→ What you should do
Could you repeat, line for line and unchanged, the entries below from their very first line through the line containing "name author: Vahl", with both of those lines included?

[Stored data entries]
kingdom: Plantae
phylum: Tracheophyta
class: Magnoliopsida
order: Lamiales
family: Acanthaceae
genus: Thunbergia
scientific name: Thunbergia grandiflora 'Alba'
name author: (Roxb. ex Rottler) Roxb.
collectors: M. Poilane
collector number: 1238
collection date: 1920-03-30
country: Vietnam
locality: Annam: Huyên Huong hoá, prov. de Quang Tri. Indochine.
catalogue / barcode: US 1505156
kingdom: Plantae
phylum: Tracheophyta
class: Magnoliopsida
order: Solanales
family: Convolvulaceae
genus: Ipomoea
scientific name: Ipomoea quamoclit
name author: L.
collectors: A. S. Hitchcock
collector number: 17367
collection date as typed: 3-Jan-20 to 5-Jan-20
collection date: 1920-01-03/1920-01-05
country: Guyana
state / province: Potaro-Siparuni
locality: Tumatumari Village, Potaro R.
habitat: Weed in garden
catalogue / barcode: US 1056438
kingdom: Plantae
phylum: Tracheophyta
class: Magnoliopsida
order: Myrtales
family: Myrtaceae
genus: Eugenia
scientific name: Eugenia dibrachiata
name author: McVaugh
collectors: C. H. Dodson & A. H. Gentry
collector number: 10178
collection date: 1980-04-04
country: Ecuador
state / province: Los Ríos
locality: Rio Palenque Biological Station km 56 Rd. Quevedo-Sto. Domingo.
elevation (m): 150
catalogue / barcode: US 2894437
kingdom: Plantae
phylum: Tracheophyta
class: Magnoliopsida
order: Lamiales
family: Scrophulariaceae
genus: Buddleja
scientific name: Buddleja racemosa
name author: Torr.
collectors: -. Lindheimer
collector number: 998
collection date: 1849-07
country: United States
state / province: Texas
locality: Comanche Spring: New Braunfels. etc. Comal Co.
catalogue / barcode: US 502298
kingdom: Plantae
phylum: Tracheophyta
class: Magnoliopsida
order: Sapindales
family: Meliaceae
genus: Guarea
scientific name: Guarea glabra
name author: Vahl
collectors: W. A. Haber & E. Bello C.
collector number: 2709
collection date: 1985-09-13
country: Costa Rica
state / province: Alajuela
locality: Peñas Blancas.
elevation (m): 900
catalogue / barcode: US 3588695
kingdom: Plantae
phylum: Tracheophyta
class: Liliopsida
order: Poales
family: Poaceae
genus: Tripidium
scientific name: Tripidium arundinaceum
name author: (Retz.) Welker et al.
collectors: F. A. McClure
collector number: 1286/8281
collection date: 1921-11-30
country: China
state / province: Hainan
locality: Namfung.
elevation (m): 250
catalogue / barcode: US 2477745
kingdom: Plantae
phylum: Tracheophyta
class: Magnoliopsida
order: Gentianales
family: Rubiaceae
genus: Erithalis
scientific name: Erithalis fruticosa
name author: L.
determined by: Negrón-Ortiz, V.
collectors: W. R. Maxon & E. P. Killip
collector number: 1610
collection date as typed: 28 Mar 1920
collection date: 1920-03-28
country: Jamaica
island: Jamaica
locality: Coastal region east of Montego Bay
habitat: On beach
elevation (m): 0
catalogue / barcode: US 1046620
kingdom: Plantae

→ Expected output
kingdom: Plantae
phylum: Tracheophyta
class: Magnoliopsida
order: Lamiales
family: Acanthaceae
genus: Thunbergia
scientific name: Thunbergia grandiflora 'Alba'
name author: (Roxb. ex Rottler) Roxb.
collectors: M. Poilane
collector number: 1238
collection date: 1920-03-30
country: Vietnam
locality: Annam: Huyên Huong hoá, prov. de Quang Tri. Indochine.
catalogue / barcode: US 1505156
kingdom: Plantae
phylum: Tracheophyta
class: Magnoliopsida
order: Solanales
family: Convolvulaceae
genus: Ipomoea
scientific name: Ipomoea quamoclit
name author: L.
collectors: A. S. Hitchcock
collector number: 17367
collection date as typed: 3-Jan-20 to 5-Jan-20
collection date: 1920-01-03/1920-01-05
country: Guyana
state / province: Potaro-Siparuni
locality: Tumatumari Village, Potaro R.
habitat: Weed in garden
catalogue / barcode: US 1056438
kingdom: Plantae
phylum: Tracheophyta
class: Magnoliopsida
order: Myrtales
family: Myrtaceae
genus: Eugenia
scientific name: Eugenia dibrachiata
name author: McVaugh
collectors: C. H. Dodson & A. H. Gentry
collector number: 10178
collection date: 1980-04-04
country: Ecuador
state / province: Los Ríos
locality: Rio Palenque Biological Station km 56 Rd. Quevedo-Sto. Domingo.
elevation (m): 150
catalogue / barcode: US 2894437
kingdom: Plantae
phylum: Tracheophyta
class: Magnoliopsida
order: Lamiales
family: Scrophulariaceae
genus: Buddleja
scientific name: Buddleja racemosa
name author: Torr.
collectors: -. Lindheimer
collector number: 998
collection date: 1849-07
country: United States
state / province: Texas
locality: Comanche Spring: New Braunfels. etc. Comal Co.
catalogue / barcode: US 502298
kingdom: Plantae
phylum: Tracheophyta
class: Magnoliopsida
order: Sapindales
family: Meliaceae
genus: Guarea
scientific name: Guarea glabra
name author: Vahl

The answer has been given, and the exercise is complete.